SELECTED EXCERPT>
2.2 Due Authorization. Seller has full corporate power and corporate
authority to execute and deliver this Agreement and to perform and carry
out its obligations under this Agreement. Each of the Affiliates has full
power and authority to execute and deliver this Agreement and to perform
and carry out his obligations under this Agreement. This Agreement has been
duly and validly executed and delivered by Seller and each of the
Affiliates and is binding upon and enforceable against Seller and each of
the Affiliates in accordance with its terms, except as such enforcement may
be limited by equitable principles or by applicable bankruptcy, insolvency,
reorganization or other laws affecting creditors' rights generally. The
execution and delivery of this Agreement (as well as all instruments,
agreements, certificates, or other documents contemplated hereby) by Seller
and each of the Affiliates, and the performance of their obligations
thereunder, will not (a) violate any federal, state, county, or local law,
rule, or regulation or any applicable decree or judgment of any court or
governmental authority, (b) violate any provision of the Articles of
Incorporation or Bylaws of Seller, or (c) violate or conflict with, or
permit the cancellation of, or constitute a default under, any agreement to
which Seller is a party or by which Seller or its property is bound.

DATA TO EXAMINE>

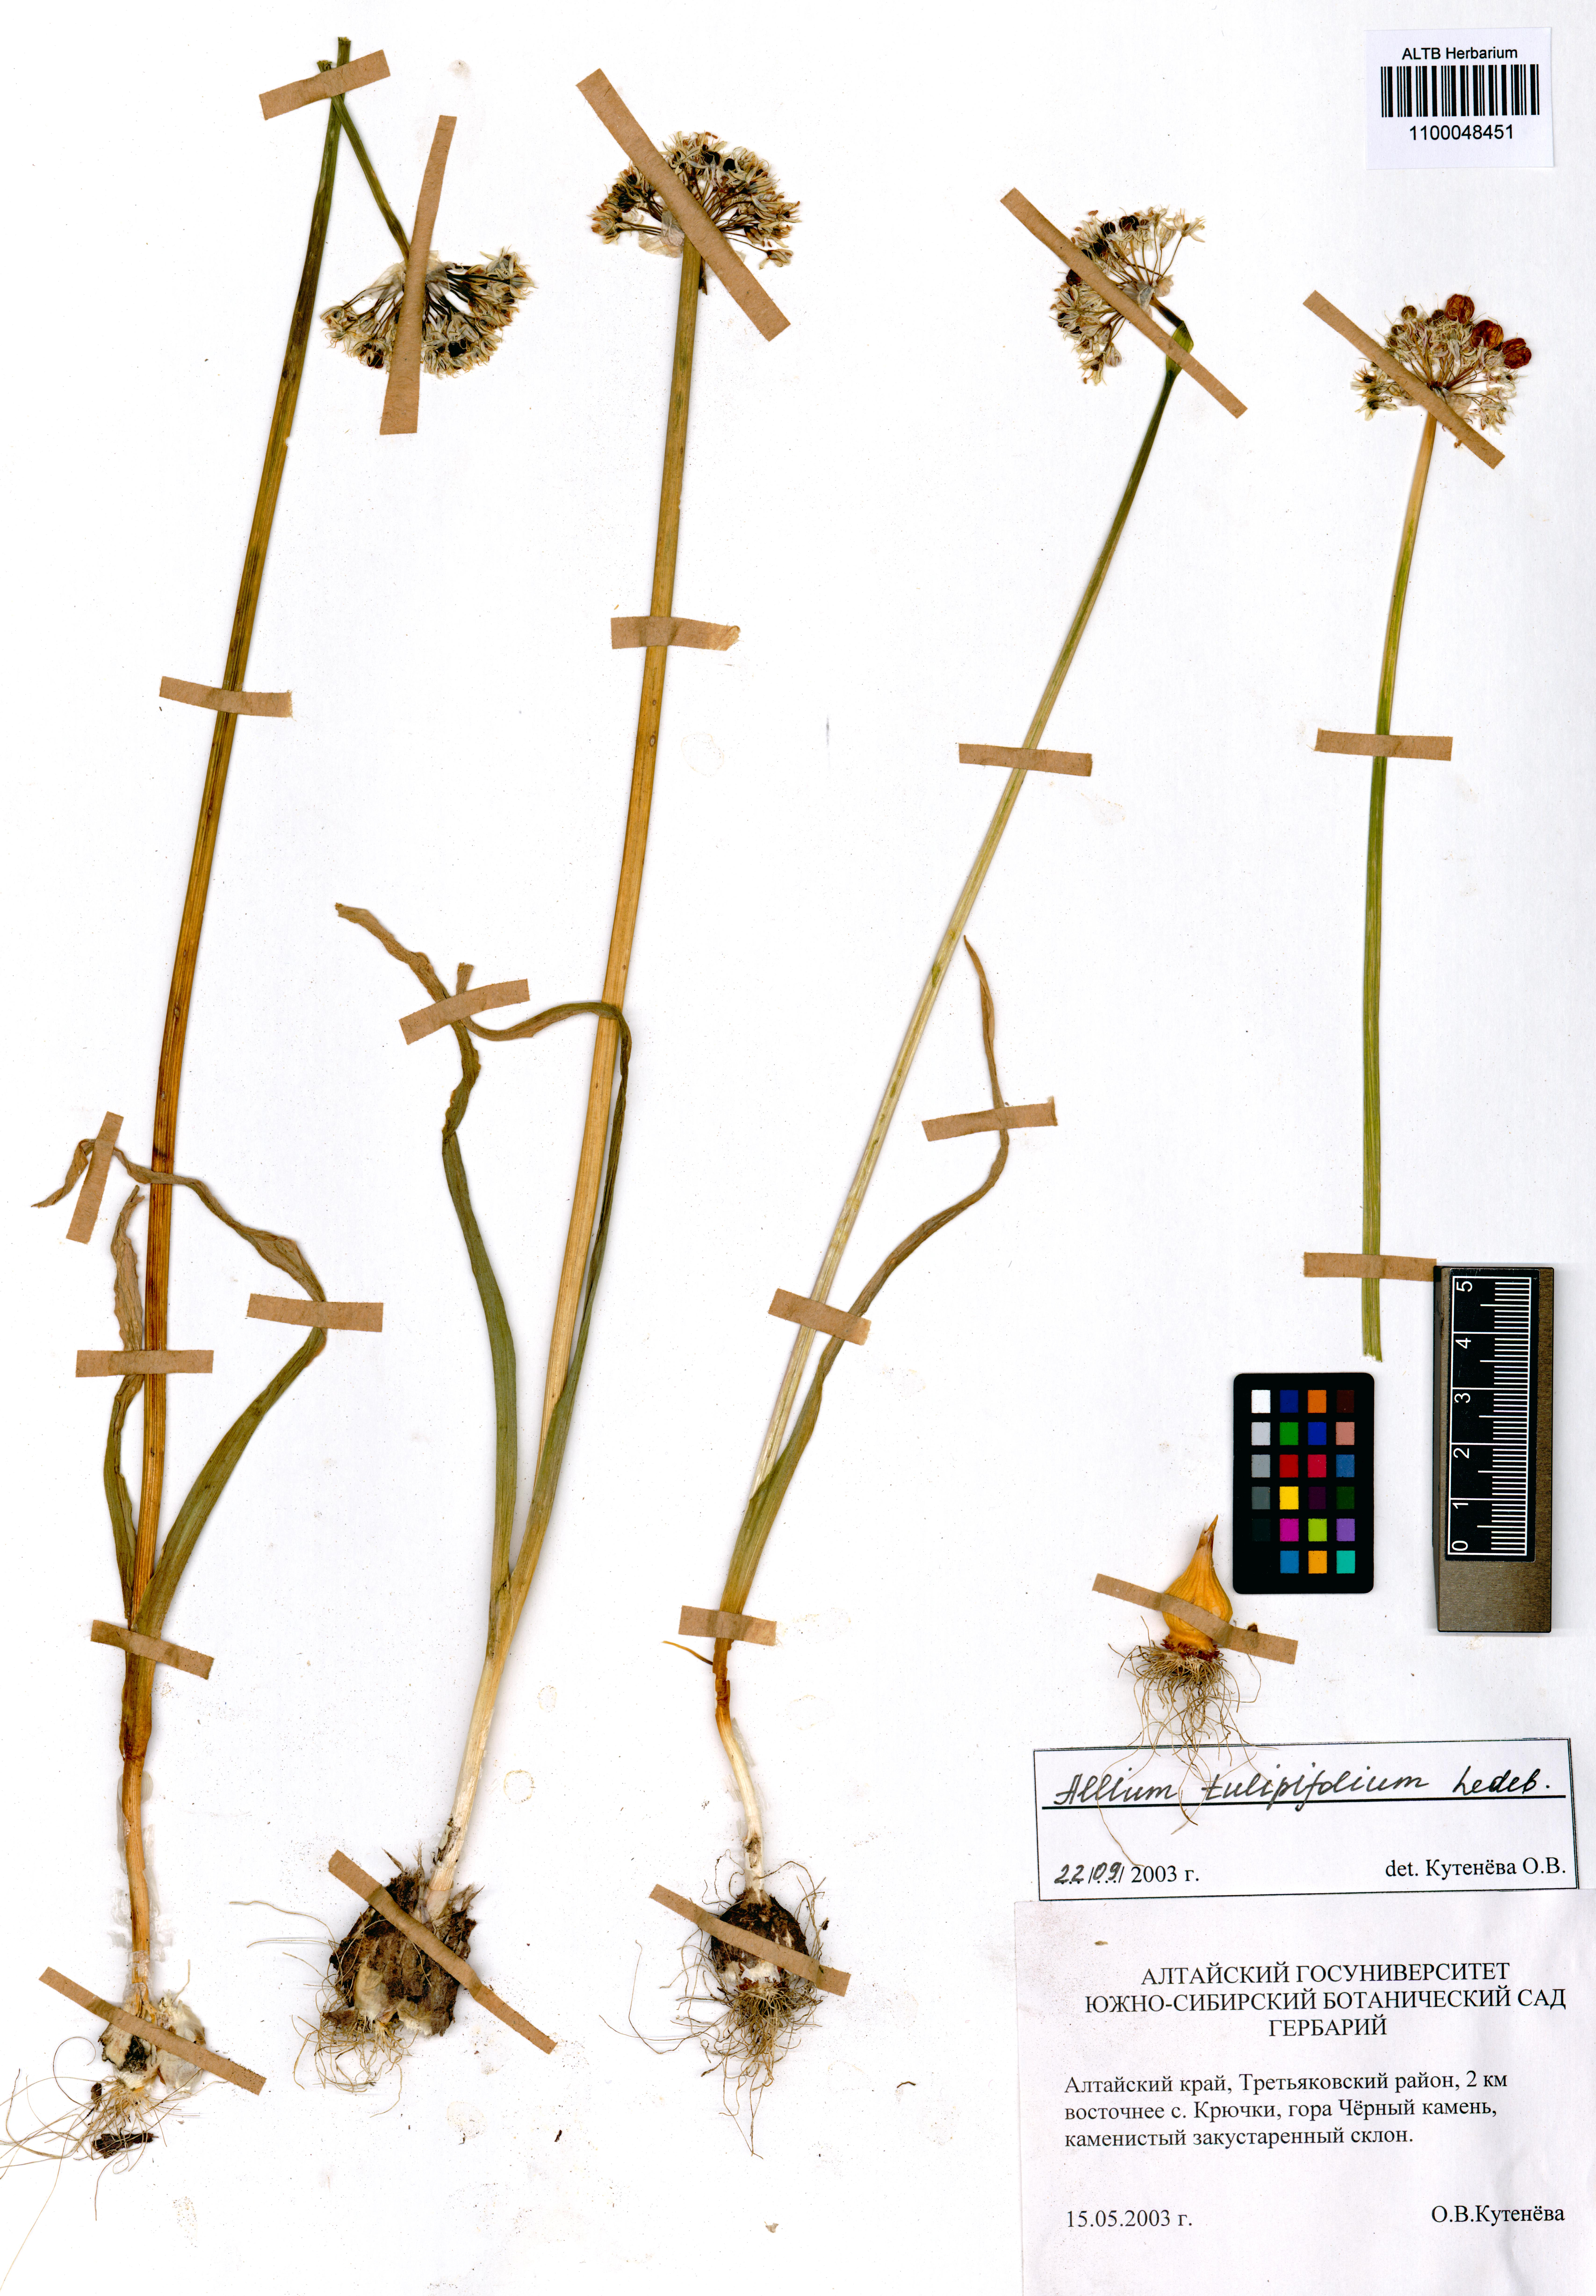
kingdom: Plantae
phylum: Tracheophyta
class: Liliopsida
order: Asparagales
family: Amaryllidaceae
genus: Allium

WORK REQUEST> Please pick up the due authorization clause above after its last sentence and continue it.

ANSWER>
2.3 Consents and Approvals. Other than in accordance with the License
Agreement, no consent, approval or authorization of, or filing or
registration with, any court, regulatory authority, governmental body, or
any other third party is required for the consummation of the transaction
contemplated in this Agreement.
2.4 Financial Statements. Seller has furnished to Buyer complete and
correct copies of all financial records and reports of Seller and all
communications with shareholders regarding the financial status of Seller.
Seller has not prepared annual or other periodic financial statements since
1992.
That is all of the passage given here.